(Dataset excerpts)
▬▬▬▬▬▬

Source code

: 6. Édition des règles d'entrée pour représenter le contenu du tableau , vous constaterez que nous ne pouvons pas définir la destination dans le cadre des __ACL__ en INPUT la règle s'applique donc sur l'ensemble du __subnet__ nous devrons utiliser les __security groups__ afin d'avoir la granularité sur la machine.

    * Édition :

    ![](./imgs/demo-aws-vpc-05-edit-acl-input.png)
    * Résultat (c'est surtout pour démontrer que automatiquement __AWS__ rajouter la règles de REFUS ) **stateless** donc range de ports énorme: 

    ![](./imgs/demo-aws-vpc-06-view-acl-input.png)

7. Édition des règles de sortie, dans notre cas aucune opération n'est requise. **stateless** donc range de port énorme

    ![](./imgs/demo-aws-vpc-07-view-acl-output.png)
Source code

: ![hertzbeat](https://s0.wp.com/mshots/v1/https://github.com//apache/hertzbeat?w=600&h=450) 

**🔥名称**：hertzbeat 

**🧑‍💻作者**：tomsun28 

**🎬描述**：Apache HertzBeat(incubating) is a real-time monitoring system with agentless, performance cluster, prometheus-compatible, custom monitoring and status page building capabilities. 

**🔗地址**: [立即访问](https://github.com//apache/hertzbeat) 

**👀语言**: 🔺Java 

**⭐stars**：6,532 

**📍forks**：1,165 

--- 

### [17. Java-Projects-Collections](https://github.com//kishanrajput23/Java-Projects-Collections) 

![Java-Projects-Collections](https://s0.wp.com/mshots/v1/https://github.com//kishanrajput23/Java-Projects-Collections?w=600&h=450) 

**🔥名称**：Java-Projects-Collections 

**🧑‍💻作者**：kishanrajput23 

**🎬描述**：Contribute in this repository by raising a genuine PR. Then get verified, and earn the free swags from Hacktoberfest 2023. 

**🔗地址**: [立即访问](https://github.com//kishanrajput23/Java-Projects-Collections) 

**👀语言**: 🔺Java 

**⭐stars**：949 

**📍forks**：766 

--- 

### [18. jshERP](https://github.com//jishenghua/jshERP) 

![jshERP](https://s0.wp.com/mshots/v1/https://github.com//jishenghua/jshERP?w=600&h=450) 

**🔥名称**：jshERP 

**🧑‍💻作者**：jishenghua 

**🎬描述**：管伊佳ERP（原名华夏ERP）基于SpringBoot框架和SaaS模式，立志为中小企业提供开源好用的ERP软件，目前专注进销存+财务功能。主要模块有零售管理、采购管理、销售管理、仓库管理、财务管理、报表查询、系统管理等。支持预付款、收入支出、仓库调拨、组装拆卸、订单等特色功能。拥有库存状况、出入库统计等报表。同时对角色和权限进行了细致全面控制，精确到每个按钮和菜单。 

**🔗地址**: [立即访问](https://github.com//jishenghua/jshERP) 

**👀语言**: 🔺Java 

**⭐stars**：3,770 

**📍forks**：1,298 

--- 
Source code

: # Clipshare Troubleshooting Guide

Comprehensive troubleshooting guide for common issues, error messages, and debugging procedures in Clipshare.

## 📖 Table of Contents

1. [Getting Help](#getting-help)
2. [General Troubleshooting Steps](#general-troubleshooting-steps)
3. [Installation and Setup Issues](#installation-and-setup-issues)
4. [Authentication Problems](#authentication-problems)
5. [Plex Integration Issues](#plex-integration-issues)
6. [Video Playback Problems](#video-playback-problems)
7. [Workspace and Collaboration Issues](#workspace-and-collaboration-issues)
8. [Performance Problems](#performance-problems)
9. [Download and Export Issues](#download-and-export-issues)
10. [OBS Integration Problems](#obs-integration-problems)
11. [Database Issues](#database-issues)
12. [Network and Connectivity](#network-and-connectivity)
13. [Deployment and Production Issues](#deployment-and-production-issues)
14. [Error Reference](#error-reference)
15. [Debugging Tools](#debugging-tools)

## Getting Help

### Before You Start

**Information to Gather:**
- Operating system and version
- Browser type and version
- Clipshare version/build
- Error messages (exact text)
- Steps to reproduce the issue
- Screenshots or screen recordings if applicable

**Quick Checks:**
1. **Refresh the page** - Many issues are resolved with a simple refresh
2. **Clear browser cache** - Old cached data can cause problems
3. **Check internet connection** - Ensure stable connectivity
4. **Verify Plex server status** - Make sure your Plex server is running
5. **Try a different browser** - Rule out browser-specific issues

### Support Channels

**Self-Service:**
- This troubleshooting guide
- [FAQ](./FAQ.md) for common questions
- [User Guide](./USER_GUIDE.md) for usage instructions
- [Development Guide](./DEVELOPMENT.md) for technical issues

▬▬▬▬▬▬

*Task instructions:*
Render the data as a Markdown table with the columns Row and Text, starting at the line containing "## Getting Help" and ending at the final line of the data, both included. Give each nonblank line its own numbered row, and omit blank lines.

*Result of the exercise:*
| Row | Text |
|---|---|
| 1 | ## Getting Help |
| 2 | ### Before You Start |
| 3 | **Information to Gather:** |
| 4 | - Operating system and version |
| 5 | - Browser type and version |
| 6 | - Clipshare version/build |
| 7 | - Error messages (exact text) |
| 8 | - Steps to reproduce the issue |
| 9 | - Screenshots or screen recordings if applicable |
| 10 | **Quick Checks:** |
| 11 | 1. **Refresh the page** - Many issues are resolved with a simple refresh |
| 12 | 2. **Clear browser cache** - Old cached data can cause problems |
| 13 | 3. **Check internet connection** - Ensure stable connectivity |
| 14 | 4. **Verify Plex server status** - Make sure your Plex server is running |
| 15 | 5. **Try a different browser** - Rule out browser-specific issues |
| 16 | ### Support Channels |
| 17 | **Self-Service:** |
| 18 | - This troubleshooting guide |
| 19 | - [FAQ](./FAQ.md) for common questions |
| 20 | - [User Guide](./USER_GUIDE.md) for usage instructions |
| 21 | - [Development Guide](./DEVELOPMENT.md) for technical issues |